I knew I had to do something, but I couldn’t think of what or why.  I set my sights on the landline - there were no cell phones back then.  I half crawled, half dragged myself across the room to that telephone, but couldn’t remember who I was supposed to call.  I forgot about the midwives. I forgot about the supervising high risk OB. I forgot about 911.  I somehow remembered my mother. We hadn’t spoken or communicated in anyway in years, but I somehow remembered my mother, her phone number, and the thought that maybe she still loved me enough to help me save myself or my baby or even both of us.  The thought that my baby, without a heartbeat, couldn’t possibly saved from this nightmare, was lost in the terror of this moment, with her life.  I don’t know how I remembered her phone number.  It’s been decades now since I dialed that number, and still today, if I lay back my head and imagine dialing, my inner fingers are capable of successfully pushing the buttons of my adolescence.

I called my mother.  She cried and screamed – where I learned this defense mechanism I imagine – and begged me to give the phone to Jamie.  Unmoving silence.  After several tries at reaching through to Jamie, my mother gave me the very specific instructions to hang up the phone, call 911, tell them what was happening in explicit detail, and then call her right back again.  I had enough blood and sanity left to do get the ambulance there at her direction, then collapsed, waiting to die.

Next thing I knew I was on a gurney in an empty hallway, screaming for help at the top of my lungs. Begging for someone to stop the hemorrhaging caused by my dead baby, begging for anyone to hear me and come to save me even if she could no longer stay inside of me and thrive.  I don’t know how long I was in that hallway and state of mind.  I don’t know where Jamie was, if in the hospital with me at all.

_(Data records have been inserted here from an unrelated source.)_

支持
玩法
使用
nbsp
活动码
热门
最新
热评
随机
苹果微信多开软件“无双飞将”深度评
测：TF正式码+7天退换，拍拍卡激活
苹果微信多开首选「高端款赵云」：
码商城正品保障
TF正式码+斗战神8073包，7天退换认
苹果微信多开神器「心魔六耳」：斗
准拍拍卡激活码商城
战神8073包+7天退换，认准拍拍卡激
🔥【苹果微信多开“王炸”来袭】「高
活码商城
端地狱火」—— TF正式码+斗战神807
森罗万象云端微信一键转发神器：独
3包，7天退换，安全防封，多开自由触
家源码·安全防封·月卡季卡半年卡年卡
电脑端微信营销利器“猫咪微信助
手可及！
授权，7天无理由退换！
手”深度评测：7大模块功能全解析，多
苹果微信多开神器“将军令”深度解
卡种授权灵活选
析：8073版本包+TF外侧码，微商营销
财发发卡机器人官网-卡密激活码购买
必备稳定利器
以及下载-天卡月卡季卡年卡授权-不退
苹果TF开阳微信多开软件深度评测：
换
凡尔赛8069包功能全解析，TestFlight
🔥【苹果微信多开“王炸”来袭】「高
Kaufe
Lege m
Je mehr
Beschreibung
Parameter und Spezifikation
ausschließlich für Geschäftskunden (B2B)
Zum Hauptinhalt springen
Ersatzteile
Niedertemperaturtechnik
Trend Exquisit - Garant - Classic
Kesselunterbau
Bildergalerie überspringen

I remember someone telling me the drugs would make me not feel anything, not remember a thing. 

They lied.  Every moment of that procedure, as they ripped my child from inside of me, every moment of that horror is still ingrained in my head.  I awoke in a recovery room where I asked to see my baby.  The nurse said Jamie had told them to “dispose of it”, and that she was gone.  As I let out a bloodcurdling scream, I was handed a sheet of paper on how to care for myself after having an abortion, and told to get up and go home. 

And I had thought the hysterosalpingogram was torture.